The intimacy of this record is what strikes you initially. The rawness of a fractured baritone sung right into your ear as though Slushy Guts' Stephen Keane was there in the room with you all along, is both startling and comforting, the realness encapsulating what is special about DIY music.

A Host Of Freakish Others Revolving In The Future is the second vinyl release from London-based Slushy Guts, put out by Keane's own label Chaos vs Cosmos. A 10”, six tracks long, it is vulnerable and contemplative, experimental and weird; a classic bedroom recording from someone who understands the importance of this.

Mostly a one-man band, here, Keane is joined by Sophie Brown (Woolf, Roseanne Barrr) and Gerry Burgess (Collapse) who use minimal drums, backing vocals and guitar to gently flesh out the deceptively simple emotional layers Keane constructs.

As you may expect, the imperfections and constraints of a no-budget, lo-fi set up are used to full effect, the fuzz and hiss of the equipment (recorded on a broken one track tape machine) producing noise that is disarming in its honesty.

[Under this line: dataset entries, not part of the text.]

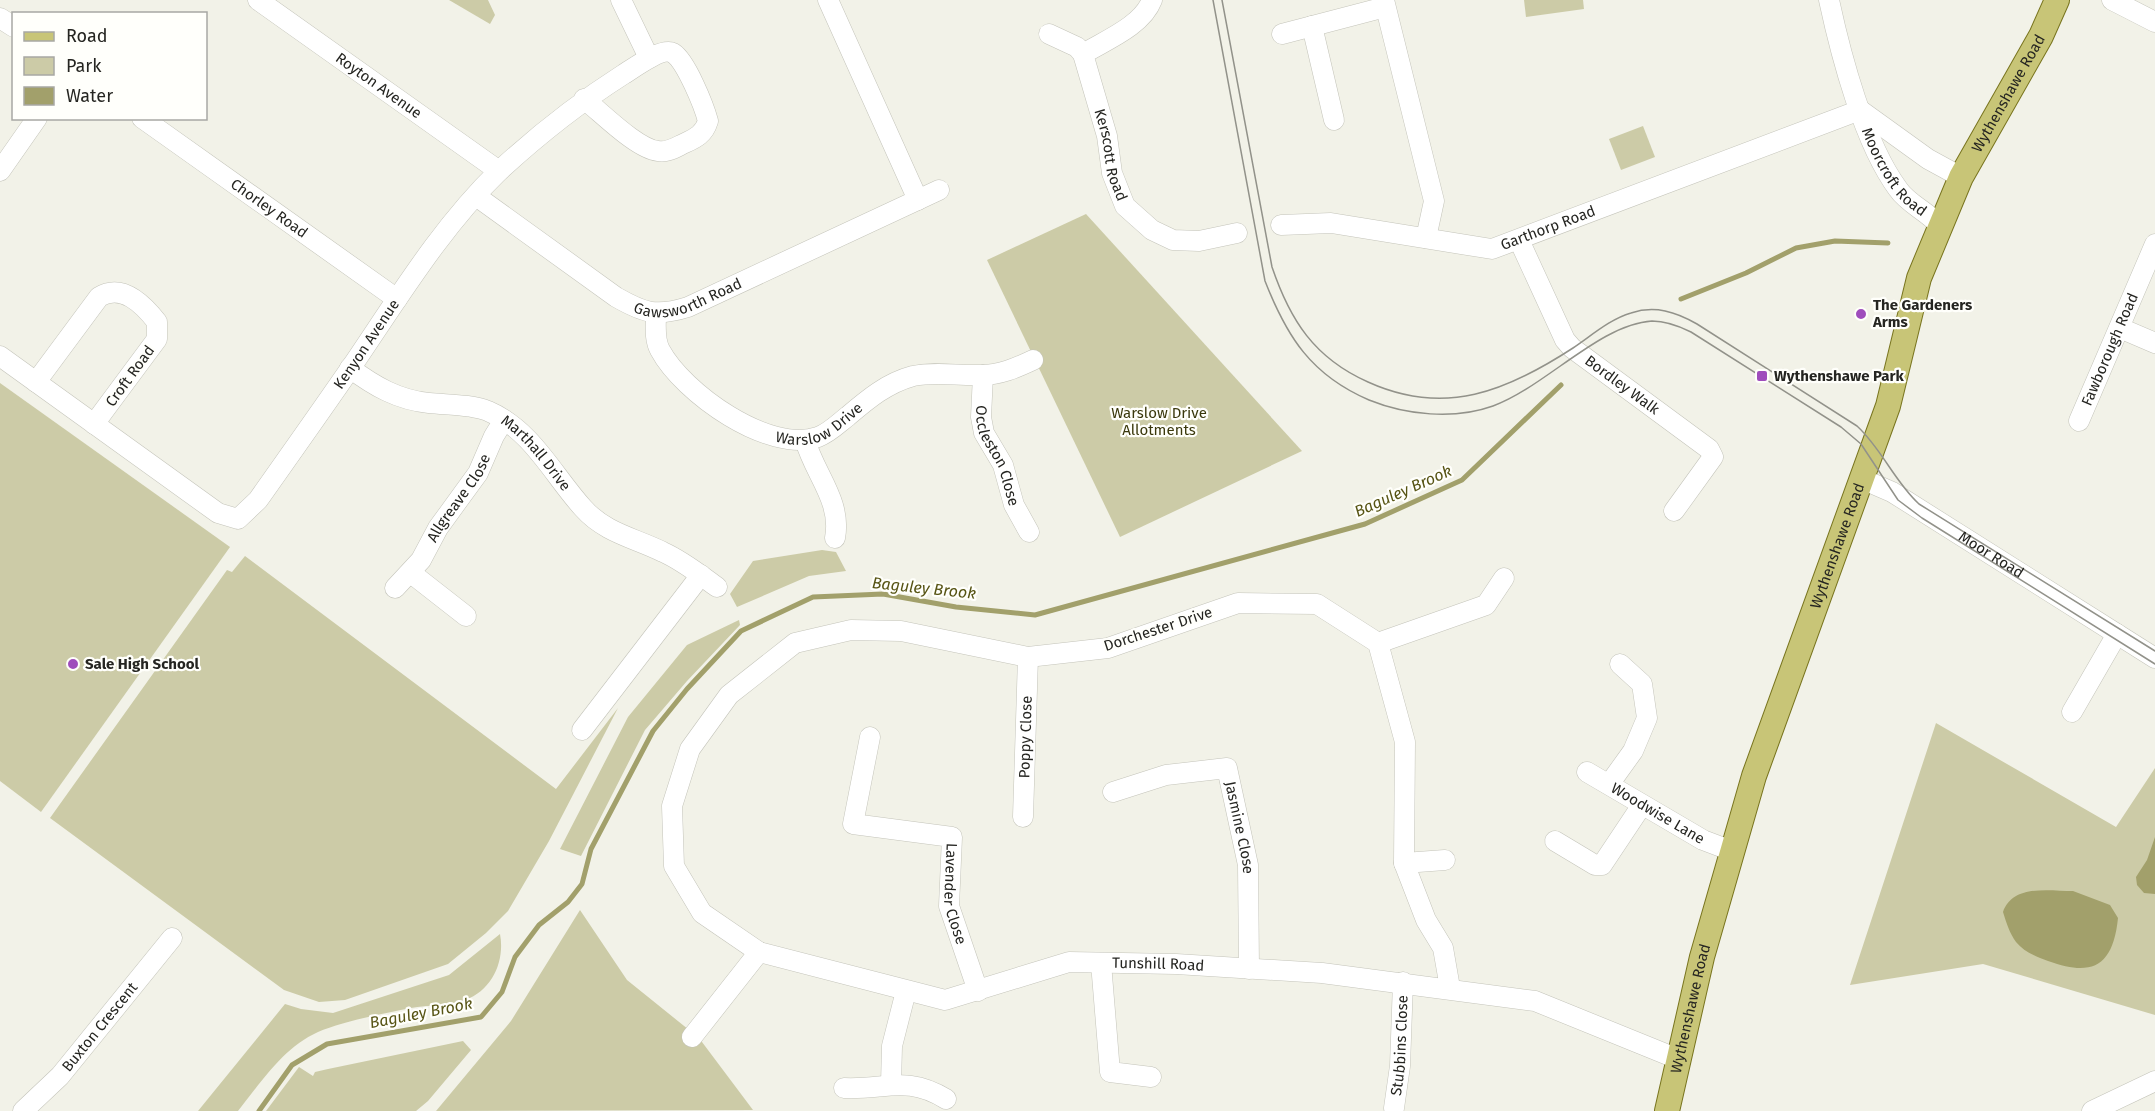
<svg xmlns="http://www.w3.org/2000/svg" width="2155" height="1111" viewBox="0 0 2155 1111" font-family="'Fira Sans',sans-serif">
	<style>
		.green { fill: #cccba7 }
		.water { fill: #a2a06b }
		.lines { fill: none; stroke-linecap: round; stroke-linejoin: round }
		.stream { stroke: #a2a06b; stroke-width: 5 }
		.minor-casing { stroke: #c4c4ba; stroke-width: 21 }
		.major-casing { stroke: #78741e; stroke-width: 26 }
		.minor { stroke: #fff; stroke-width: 20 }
		.major { stroke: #c8c577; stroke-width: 24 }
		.tram { stroke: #92928a; stroke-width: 1.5 }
		.poi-dot { fill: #9f4dbc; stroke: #fffffb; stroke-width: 2 }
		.labels { text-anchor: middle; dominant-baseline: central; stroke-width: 4.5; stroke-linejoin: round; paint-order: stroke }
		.street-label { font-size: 15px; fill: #252521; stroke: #fffffb }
		.poi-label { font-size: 15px; font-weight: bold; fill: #252521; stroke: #fffffb; text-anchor: start }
		.park-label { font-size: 15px; fill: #3a380c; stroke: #fffffb }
		.water-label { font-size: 16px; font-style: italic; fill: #575414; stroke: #fffffb }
	</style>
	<rect width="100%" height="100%" fill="#f2f2e8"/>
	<g class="green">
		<path d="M449 0H488L495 15 490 24Z"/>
		<path d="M1524 0H1583L1584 9 1526 17Z"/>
		<path d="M1643 126 1655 157 1621 170 1609 139Z"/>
		<path d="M1086 214 1302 451 1120 537 987 260Z"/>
		<path d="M0 383 230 547 41 812 0 781Z"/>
		<path d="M822 550 836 552 846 571 809 576 737 607 730 594 753 561Z"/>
		<path d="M245 556 556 789 618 708 549 841 508 911 486 933 448 964 345 1000 319 1002 284 990 50 818 227 570 232 572Z"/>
		<path d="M739 620 740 625 687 681 645 730 581 856 560 849 628 717 687 645Z"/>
		<path d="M1936 723 2116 827 2155 768V1015L1983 964 1850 985Z"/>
		<path d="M580 910 627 980 699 1038 753 1110 436 1111 511 1021Z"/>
		<path d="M500 934C505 960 493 990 465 1000 449 1006 428 1005 411 1008 385 1013 341 1022 318 1032 283 1048 262 1081 238 1111H198L285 1004 301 1009 333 1013 449 975Z"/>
		<path d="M463 1041 471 1050 428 1101 416 1111H266L299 1067 313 1076 315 1072 328 1069Z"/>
	</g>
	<g class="water">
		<path d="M2155 837V894L2144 893 2137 885 2136 877 2147 860Z"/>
		<path d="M2073 891 2110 905 2118 918C2113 967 2092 977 2048 961 2037 957 2024 952 2016 942 2010 934 2006 922 2003 912 2013 884 2048 891 2073 891Z"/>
	</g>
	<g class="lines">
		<g class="stream">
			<path d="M1681 299 1746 273 1796 248 1835 241 1888 243"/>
			<path d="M259 1111 292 1065 327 1044 481 1017 502 992 515 957 539 925 568 902 582 884 591 849 653 731 687 689 741 631 813 597 883 594 956 607 1035 615 1365 524 1462 480 1561 385"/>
		</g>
		<defs>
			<g id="minor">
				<path id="s1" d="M258 0 499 171"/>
				<path d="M621 0 649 58"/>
				<path d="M828 0 918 200"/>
				<path id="s2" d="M1152 0C1142 26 1106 40 1083 54L1107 136 1112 173 1125 206 1152 230 1173 240 1199 241 1237 233"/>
				<path d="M1384 0 1434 201 1426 238"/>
				<path id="s3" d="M1829 0C1841 56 1864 143 1898 189 1908 204 1927 211 1939 225"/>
				<path d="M2112 0 2155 22"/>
				<path d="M0 18 14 27"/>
				<path d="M1312 26 1334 120"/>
				<path d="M1049 34 1077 47 1083 54"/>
				<path d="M1282 34 1385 7"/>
				<path d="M1860 110 1928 159 1961 177"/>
				<path id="s4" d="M142 118 397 299"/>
				<path d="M0 171 37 118"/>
				<path id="s5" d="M476 196 616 297C644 313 656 317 688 307L939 190"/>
				<path id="s6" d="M1281 225 1331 223 1492 249 1860 110"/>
				<path id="s7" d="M1519 240 1565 340 1572 348 1709 449 1713 457 1674 511"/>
				<path id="s8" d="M656 314C656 326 654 339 660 350 683 393 769 454 818 437 829 433 839 423 848 416 868 399 887 383 913 376 936 371 958 376 981 375 1000 375 1016 368 1033 360"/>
				<path d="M2120 328 2155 343"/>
				<path id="s9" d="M0 356 218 513 238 519 258 500C289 456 321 411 352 366 397 300 441 227 499 171 538 135 580 102 624 74 634 68 662 47 673 53 686 61 704 106 708 121 704 134 696 138 685 143 676 147 668 153 658 151 637 149 602 113 584 99"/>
				<path id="s10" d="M350 368C374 386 398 400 429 403 448 405 470 404 488 411 532 430 553 475 583 508 605 533 635 538 663 552 683 561 699 574 717 587"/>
				<path id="s11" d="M983 375 981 417 984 433 1003 465 1014 505 1029 532"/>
				<path d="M36 382 99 297C122 283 143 304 157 322V339L94 424"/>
				<path id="s12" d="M2079 421 2155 244"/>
				<path d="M805 440C815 475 842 501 835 538"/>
				<path id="s13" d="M1862 479 1892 492 2155 658"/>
				<path d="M411 573 466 616"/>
				<path id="s14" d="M395 588 421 560 438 528 478 473 494 436 504 420"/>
				<path d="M1378 643 1486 605 1504 578"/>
				<path d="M2072 712 2117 634"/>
				<path d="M582 730 701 575"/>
				<path id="s15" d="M870 737 853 824 952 837 949 906 978 991"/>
				<path id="s16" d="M1587 772 1703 840 1732 851"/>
				<path d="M1610 783 1633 751 1647 718 1642 684 1620 664"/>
				<path id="s17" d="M1113 792 1166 775 1227 768 1248 865 1249 969"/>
				<path id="s18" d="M1023 817 1028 657"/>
				<path d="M1555 841 1595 865H1602L1642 805"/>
				<path d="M1404 863 1445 860"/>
				<path d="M1101 963 1110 1072 1151 1077"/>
				<path id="s19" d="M1450 988 1443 948 1426 920 1404 863 1405 742 1378 643 1317 604 1238 603 1108 648 1028 657 901 631 851 630 795 643 729 695 690 749 672 806 674 866 702 913 759 952 945 1000 1069 962 1176 964 1322 973 1535 1001 1678 1059"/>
				<path d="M692 1037 759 952"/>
				<path d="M891 1084 892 1046 906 991"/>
				<path d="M844 1088C886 1090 907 1075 946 1099"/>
				<path id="s20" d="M1394 1108 1400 1066 1403 982"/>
				<path id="s21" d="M23 1111 60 1076 172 938"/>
				<path d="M2092 1111 2155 1081"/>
			</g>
			<g id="major">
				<path id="s22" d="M1667 1111 1702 957 1754 776 1888 406 1919 278 1961 177 2041 36 2057 0"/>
			</g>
		</defs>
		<use href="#minor" class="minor-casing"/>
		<use href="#major" class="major-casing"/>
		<use href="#minor" class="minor"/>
		<use href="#major" class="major"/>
		<g class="tram">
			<path d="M1213 0 1265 281C1287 337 1311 375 1369 400 1406 415 1454 420 1493 406 1545 387 1600 324 1652 321 1666 321 1679 326 1691 332L1841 427 1861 444 1898 500 1922 518 2155 664"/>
			<path d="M1222 0 1272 267C1290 320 1314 358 1368 382 1445 417 1507 391 1573 348 1591 336 1610 319 1631 313 1655 305 1676 312 1697 324L1857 426C1882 449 1894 481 1919 504L2155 651"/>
		</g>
	</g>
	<g class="poi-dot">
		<circle cx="1861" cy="314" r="6"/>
		<rect x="1756" y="370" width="12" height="12" rx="3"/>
		<circle cx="73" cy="664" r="6"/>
	</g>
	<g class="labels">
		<g class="street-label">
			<text stroke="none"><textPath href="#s1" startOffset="148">Royton Avenue</textPath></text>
			<text stroke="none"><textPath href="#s22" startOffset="1077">Wythenshawe Road</textPath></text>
			<text stroke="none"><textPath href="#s2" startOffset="194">Kerscott Road</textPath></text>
			<text stroke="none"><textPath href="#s3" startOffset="186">Moorcroft Road</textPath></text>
			<text stroke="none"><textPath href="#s4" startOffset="156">Chorley Road</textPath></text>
			<text stroke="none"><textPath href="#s6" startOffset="273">Garthorp Road</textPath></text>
			<text stroke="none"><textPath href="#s5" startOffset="250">Gawsworth Road</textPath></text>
			<text stroke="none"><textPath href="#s9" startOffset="507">Kenyon Avenue</textPath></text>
			<text stroke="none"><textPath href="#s12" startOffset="78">Fawborough Road</textPath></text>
			<text transform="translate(130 376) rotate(-54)">Croft Road</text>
			<text stroke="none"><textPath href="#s7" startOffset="183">Bordley Walk</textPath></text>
			<text stroke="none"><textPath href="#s8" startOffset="232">Warslow Drive</textPath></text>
			<text stroke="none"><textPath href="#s10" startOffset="212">Marthall Drive</textPath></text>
			<text stroke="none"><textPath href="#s11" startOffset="84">Occleston Close</textPath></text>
			<text stroke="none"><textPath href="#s14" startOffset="111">Allgreave Close</textPath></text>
			<text stroke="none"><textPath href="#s22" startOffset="591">Wythenshawe Road</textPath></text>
			<text stroke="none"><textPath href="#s13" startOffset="150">Moor Road</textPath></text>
			<text transform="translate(1158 629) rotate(-18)">Dorchester Drive</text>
			<text stroke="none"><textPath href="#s18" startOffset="80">Poppy Close</textPath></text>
			<text stroke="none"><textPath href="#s16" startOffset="82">Woodwise Lane</textPath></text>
			<text stroke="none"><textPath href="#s17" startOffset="178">Jasmine Close</textPath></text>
			<text stroke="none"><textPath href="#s15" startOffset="246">Lavender Close</textPath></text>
			<text stroke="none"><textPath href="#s19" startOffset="1770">Tunshill Road</textPath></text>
			<text stroke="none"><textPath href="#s22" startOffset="105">Wythenshawe Road</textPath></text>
			<text stroke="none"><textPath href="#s21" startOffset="114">Buxton Crescent</textPath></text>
			<text stroke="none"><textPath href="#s20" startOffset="63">Stubbins Close</textPath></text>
		</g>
		<g class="poi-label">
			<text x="1873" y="305">The Gardeners<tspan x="1873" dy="17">Arms</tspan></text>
			<text x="1774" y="376">Wythenshawe Park</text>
			<text x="85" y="664">Sale High School</text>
		</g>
		<g class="park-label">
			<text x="1159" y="413">Warslow Drive<tspan x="1159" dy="17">Allotments</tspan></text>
		</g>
		<g class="water-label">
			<text transform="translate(1403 491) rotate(-24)">Baguley Brook</text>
			<text transform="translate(924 588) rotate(6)">Baguley Brook</text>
			<text transform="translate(421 1013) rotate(-11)">Baguley Brook</text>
		</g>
	</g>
	<rect x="12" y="12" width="195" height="108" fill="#fffffb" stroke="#a8a8a4" stroke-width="1.5"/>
	<rect x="24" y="32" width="30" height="9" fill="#c8c577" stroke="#a8a8a4" stroke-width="1.5"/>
	<text x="66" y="42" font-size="18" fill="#252521">Road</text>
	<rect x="24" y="57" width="30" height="18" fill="#cccba7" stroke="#a8a8a4" stroke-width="1.5"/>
	<text x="66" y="72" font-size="18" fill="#252521">Park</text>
	<rect x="24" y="87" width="30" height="18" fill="#a2a06b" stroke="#a8a8a4" stroke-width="1.5"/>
	<text x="66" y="102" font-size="18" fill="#252521">Water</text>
</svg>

The naivety that such an approach could potentially veer towards is avoided here, aided by the combination of wry humour and a workaday melancholy. “Just drinking, more peaceful than…” is a listless, sad, sweet answerphone message of a song extolling the virtues of drinking over thinking, the disappointment and boredom of love/life. But then there's the click of the “stop” button being pressed on the tape machine, and a helium Mickey Mouse voice completes the song, as if to say “why so serious?”.

Opening (and closing) track 'Alas' is a sorrowful and distorted hymn to the end of a relationship, while “The shape of my face does sometimes change” is just plain heartwreching. Lighter is the bucolic “More days and most times” evoking as it does, the outdoor sounds of wind and birds, the weather report partially heard on a scratchy radio and the line “the wind flaps my ears about, stings my eyes and blows my jowls around”, conjuring up a big floppy dog/man who runs just for the joy of it.

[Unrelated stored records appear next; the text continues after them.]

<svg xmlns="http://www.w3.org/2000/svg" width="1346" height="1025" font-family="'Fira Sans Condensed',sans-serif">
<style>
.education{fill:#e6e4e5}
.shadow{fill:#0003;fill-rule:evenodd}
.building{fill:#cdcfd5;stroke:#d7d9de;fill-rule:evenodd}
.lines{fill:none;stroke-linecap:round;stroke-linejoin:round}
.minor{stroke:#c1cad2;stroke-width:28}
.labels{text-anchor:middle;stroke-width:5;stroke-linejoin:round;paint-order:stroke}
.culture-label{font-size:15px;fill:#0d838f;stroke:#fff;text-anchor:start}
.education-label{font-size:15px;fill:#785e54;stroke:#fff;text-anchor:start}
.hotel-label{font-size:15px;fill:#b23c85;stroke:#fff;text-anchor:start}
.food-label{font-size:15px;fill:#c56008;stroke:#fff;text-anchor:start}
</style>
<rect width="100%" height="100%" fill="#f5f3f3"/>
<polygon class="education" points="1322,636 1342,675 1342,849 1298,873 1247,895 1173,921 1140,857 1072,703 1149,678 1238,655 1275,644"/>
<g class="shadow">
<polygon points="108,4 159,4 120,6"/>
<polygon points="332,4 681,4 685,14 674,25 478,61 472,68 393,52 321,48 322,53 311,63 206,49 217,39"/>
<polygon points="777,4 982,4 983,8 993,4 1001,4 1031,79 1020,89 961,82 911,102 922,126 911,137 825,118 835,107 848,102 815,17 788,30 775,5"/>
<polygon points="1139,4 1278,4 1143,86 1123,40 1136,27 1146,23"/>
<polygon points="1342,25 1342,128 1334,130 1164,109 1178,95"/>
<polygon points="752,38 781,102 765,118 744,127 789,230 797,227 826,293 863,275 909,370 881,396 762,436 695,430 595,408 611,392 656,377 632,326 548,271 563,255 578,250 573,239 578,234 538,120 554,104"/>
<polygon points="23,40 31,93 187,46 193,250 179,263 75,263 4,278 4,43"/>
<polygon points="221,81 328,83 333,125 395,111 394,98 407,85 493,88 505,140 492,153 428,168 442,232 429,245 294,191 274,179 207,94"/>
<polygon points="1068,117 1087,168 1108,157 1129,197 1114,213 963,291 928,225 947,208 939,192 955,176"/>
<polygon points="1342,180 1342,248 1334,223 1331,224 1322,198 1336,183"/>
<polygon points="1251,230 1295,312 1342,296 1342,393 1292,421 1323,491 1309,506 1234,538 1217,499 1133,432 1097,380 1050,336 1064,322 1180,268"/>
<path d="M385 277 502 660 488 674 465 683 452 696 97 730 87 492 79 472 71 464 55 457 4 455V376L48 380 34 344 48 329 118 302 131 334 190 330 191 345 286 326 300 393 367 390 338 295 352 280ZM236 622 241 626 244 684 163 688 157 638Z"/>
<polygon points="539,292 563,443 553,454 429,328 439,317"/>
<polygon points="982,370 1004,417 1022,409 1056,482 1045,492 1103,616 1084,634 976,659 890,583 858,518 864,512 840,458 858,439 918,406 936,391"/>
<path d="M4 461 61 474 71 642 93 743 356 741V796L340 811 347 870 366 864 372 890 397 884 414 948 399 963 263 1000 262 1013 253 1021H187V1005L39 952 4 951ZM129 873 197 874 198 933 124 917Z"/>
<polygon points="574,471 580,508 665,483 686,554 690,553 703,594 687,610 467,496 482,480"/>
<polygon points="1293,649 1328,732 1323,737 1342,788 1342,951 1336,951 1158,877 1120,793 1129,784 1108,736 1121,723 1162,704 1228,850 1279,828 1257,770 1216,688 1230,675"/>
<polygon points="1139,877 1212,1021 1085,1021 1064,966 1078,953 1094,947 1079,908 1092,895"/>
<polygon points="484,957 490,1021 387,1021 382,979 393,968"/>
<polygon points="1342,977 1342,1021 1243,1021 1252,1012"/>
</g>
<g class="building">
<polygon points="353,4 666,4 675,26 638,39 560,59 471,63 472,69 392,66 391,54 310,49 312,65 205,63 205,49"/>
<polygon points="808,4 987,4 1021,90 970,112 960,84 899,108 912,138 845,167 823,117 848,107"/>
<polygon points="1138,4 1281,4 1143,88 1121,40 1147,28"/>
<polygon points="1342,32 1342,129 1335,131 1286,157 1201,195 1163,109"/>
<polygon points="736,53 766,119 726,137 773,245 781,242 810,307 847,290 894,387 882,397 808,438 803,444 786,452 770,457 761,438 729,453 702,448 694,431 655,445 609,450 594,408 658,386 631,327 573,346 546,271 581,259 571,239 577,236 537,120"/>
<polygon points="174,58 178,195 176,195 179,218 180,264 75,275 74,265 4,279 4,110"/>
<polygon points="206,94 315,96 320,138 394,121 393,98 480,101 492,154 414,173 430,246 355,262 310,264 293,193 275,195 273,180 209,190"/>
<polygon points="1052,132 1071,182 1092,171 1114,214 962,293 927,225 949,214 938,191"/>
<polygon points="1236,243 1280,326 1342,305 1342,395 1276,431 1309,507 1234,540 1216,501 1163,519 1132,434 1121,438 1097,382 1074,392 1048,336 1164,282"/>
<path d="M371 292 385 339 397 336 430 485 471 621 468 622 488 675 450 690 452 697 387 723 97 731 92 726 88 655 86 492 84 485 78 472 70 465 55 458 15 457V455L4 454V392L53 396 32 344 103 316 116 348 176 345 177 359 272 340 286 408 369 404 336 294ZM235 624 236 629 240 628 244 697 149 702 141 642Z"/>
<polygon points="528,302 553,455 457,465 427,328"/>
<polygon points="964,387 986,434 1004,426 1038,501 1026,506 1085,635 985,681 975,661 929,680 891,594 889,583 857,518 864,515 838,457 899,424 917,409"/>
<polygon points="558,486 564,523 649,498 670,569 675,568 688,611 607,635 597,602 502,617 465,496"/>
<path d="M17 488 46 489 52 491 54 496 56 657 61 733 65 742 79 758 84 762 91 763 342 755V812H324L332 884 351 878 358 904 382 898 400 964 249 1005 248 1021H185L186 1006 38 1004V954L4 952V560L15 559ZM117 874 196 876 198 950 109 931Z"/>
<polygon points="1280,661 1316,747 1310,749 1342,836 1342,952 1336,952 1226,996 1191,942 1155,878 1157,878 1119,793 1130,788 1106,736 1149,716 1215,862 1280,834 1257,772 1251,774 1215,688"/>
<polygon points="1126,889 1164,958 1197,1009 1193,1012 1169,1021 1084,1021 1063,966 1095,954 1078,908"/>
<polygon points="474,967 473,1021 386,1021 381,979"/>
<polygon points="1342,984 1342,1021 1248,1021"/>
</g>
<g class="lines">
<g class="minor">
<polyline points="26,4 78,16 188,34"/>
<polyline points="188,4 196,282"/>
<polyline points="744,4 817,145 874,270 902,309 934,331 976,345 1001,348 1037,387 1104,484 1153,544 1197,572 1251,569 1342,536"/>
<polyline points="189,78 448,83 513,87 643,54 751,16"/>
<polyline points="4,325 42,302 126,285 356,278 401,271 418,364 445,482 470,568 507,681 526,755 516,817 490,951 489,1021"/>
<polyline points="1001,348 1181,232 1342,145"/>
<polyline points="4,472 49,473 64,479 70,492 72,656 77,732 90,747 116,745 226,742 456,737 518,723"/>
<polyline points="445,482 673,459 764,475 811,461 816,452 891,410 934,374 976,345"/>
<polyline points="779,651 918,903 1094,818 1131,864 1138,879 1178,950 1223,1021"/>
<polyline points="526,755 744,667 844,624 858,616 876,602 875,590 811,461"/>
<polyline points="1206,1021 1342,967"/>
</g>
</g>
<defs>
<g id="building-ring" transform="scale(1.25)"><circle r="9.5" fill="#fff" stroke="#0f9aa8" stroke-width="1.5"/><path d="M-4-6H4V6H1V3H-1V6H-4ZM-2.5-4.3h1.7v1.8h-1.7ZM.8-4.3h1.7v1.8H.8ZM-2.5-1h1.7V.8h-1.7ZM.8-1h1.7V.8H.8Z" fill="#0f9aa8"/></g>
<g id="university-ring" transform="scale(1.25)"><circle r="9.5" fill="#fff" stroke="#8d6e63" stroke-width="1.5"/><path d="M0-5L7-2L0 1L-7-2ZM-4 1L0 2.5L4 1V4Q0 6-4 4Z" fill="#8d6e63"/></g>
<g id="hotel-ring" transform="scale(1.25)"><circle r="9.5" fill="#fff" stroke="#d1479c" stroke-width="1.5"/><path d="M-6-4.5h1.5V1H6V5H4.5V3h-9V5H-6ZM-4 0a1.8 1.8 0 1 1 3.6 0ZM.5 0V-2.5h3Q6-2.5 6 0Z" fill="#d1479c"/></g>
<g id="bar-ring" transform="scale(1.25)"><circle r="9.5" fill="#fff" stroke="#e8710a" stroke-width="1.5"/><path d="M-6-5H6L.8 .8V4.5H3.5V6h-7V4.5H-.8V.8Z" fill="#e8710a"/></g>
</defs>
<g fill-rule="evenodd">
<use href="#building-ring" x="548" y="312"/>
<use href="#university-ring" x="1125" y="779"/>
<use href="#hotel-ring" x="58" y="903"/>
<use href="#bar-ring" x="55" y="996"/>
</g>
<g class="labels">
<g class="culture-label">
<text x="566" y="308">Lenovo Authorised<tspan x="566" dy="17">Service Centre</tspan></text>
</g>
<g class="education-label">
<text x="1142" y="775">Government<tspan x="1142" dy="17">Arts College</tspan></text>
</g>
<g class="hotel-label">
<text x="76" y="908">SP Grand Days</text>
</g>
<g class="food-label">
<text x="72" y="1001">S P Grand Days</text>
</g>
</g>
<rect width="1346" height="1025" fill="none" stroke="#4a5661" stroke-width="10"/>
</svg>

'Wolves In Space/Altruistic Threantropes' abruptly changes the direction, providing some welcome harshness mid way through, the repetitive industrial space bleeps taking a break from the introspection for a while.

Genre-wise, Slushy Guts has always been difficult to classify, and A Host Of Freakish Others… is no exception. Play it on a rainy Sunday afternoon while you're fixing something broken and its beauty and quiet power transcends the need for labels.